Secretary of State Rex Tillerson has wrapped up the Donald Trump administration's first year of diplomacy by trying to explain Washington's new stance on North Korea.
"When President Trump took office, he identified North Korea as the United States' greatest security threat," Tillerson wrote in an op-ed for The New York Times, published this week. "He abandoned the failed policy of strategic patience. In its place we carried out a policy of pressure through diplomatic and economic sanctions."
But Tillerson's emphasis on diplomacy flies in the face of the bellicose message Trump has occasionally sent on North Korea. This is far from the first time the president and his secretary of state contradicted each other. Trump even took to Twitter to berate his own top diplomat for "wasting his time trying to negotiate with Little Rocket Man," using his derogatory nickname for North Korean leader Kim Jong Un.
The incessant missile testing by Pyongyang testifies to the North Korean regime's determination to become a nuclear power and concerned Washington deeply.

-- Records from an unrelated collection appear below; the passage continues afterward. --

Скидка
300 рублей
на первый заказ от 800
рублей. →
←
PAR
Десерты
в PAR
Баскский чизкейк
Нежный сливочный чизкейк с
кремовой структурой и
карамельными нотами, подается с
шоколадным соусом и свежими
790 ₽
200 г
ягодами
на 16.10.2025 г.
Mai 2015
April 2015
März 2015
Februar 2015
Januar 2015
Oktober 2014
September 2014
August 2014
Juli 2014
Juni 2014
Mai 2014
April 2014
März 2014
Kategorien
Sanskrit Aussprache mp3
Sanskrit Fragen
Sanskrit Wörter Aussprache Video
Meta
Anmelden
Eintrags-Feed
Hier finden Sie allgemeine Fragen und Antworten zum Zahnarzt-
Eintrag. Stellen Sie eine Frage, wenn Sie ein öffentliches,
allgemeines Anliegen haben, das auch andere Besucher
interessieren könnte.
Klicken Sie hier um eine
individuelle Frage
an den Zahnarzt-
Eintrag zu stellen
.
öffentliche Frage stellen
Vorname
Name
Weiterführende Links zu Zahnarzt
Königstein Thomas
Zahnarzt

"Save your energy Rex, we'll do what has to be done," Trump tweeted in October, after trading threats of military intervention with Pyongyang. Tillerson, for his part, yet again hailed the diplomatic push for new sanctions on North Korea, which the United Nations Security Council supported unanimously earlier this year, insisting that non-military pressure will continue.
"The United States has asked allies and partners to exert unilateral pressure against North Korea in order to force the regime to change its behavior," he wrote. "We hope that this international isolation will pressure the regime into serious negotiations on the abandonment of its nuclear and ballistic missile programs. A door to dialogue remains open, but we have made it clear that the regime must earn its way back to the negotiating table. Until denuclearization occurs, the pressure will continue."

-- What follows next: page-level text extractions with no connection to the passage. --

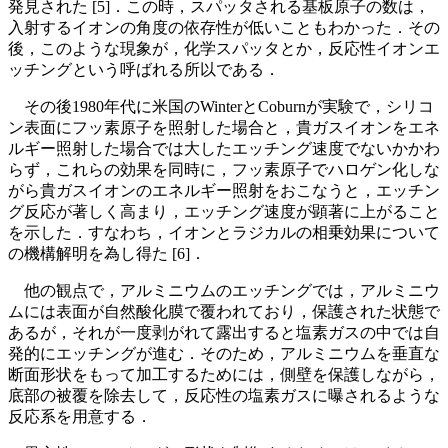
発見された [5]．この時，スパッタされる基板原子の数は，
入射するイオンの角度の依存性が低いこともわかった．その
後，このような現象が，化学スパッタとか，反応性イオンエ
ッチングという呼ばれる所以である．
その後1980年代に米国のWinterとCoburnが実験で，シリコ
ン表面にフッ素原子を照射した場合と，貴ガスイオンをエネ
ルギー照射した場合では大したエッチング速度でないかかわ
らず，これらの効果を同時に，フッ素原子でハロゲン化しな
がら貴ガスイオンのエネルギー照射をおこなうと，エッチン
グ反応が著しく高まり，エッチング速度が顕著に上がること
を示した．すなわち，イオンとラジカルの相乗効果について
の機構解明を為し得た [6]．
他の観点で，アルミニウムのエッチングでは，アルミニウ
ムには表面が自然酸化膜で覆われており，保護された状態で
あるが，それが一度剥がれて露出すると塩素ガスの中では自
発的にエッチングが進む．そのため，アルミニウムを垂直な
断面形状をもって加工するためには，側壁を保護しながら，
底部の被覆を除去して，反応性の塩素ガスに曝されるような
反応系を用意する．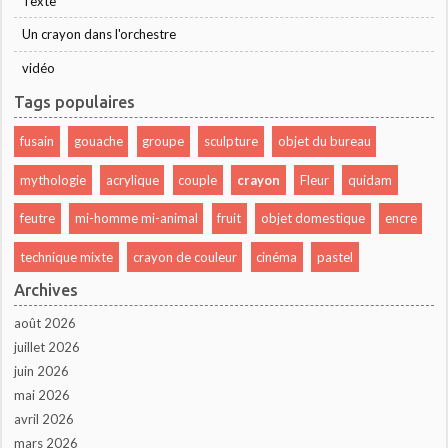
Texte
Un crayon dans l'orchestre
vidéo
Tags populaires
fusain
gouache
groupe
sculpture
objet du bureau
mythologie
acrylique
couple
crayon
Fleur
quidam
feutre
mi-homme mi-animal
fruit
objet domestique
encre
technique mixte
crayon de couleur
cinéma
pastel
Archives
août 2026
juillet 2026
juin 2026
mai 2026
avril 2026
mars 2026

According to him "persuading China to exert its decisive economic leverage on Pyongyang" more so than it does now is a central tenet of Trump's policy. The head of the U.S. Defense Department, James Mattis said last week that Washington aspired to a "diplomatic" solution of the crisis, but the Pentagon would not be unprepared.
"If we have to do it [militarily], we expect to make it the worst day in North Korea's life," he told troops in Guantanamo Bay, telling them to be "at the top of your game."
The cohesion of the administration's policy on North Korea has become the subject for much speculation and even stoked rumors that Tillerson could soon depart the Department of State.